ACTION ITEM: Arrange the lines of all the items below as a numbered list, skipping blank lines and omitting the pictures.

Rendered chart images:
------------------------------------------------------------

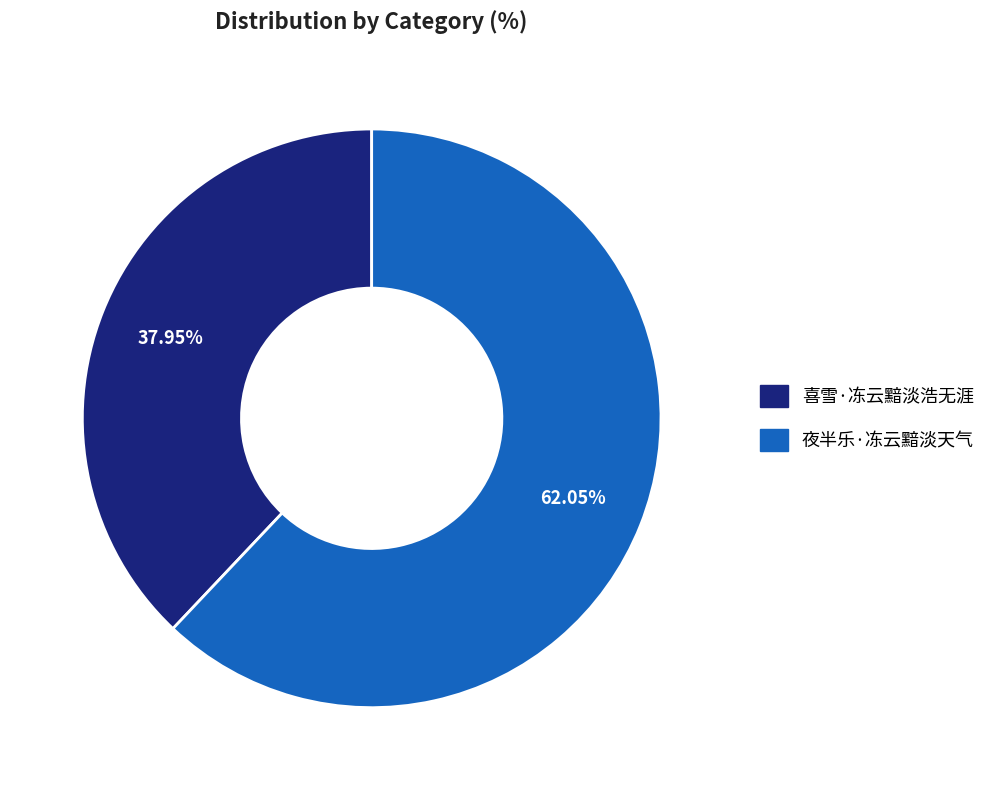

Approximately how many times larger is the value at 喜雪·冻云黯淡浩无涯 compared to 夜半乐·冻云黯淡天气?

0.6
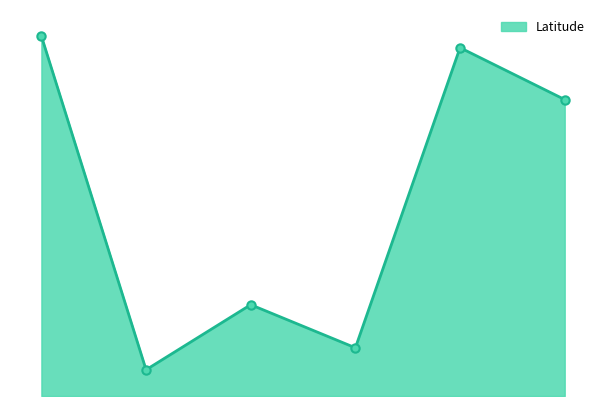

What is the value of the 5th point from the left?

25.9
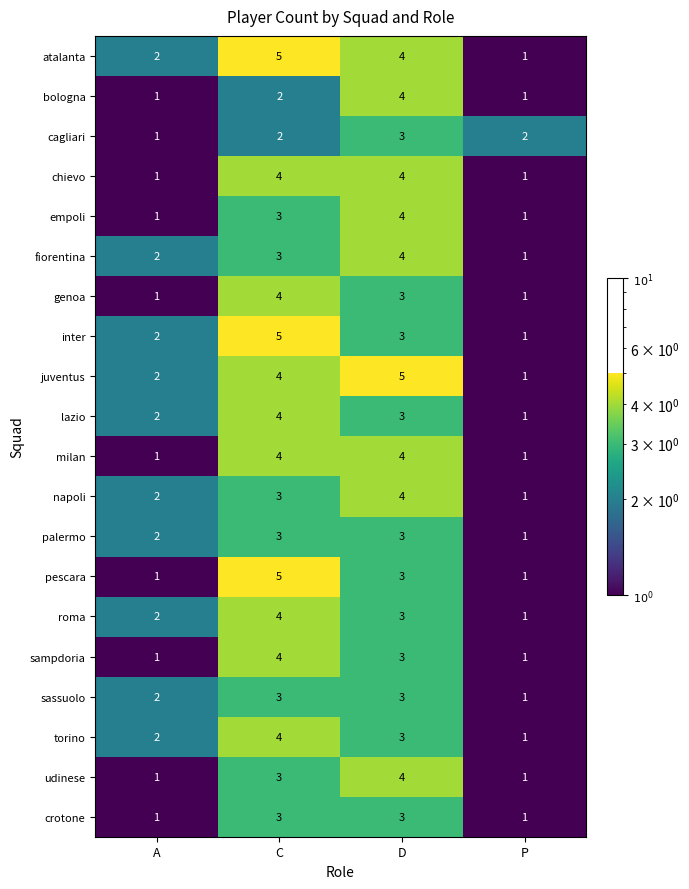

True or false: sampdoria has a value of 1 at A.

True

------------------------------------------------------------

ANSWER BOX:
1. Approximately how many times larger is the value at 喜雪·冻云黯淡浩无涯 compared to 夜半乐·冻云黯淡天气?
2. 0.6
3. What is the value of the 5th point from the left?
4. 25.9
5. True or false: sampdoria has a value of 1 at A.
6. True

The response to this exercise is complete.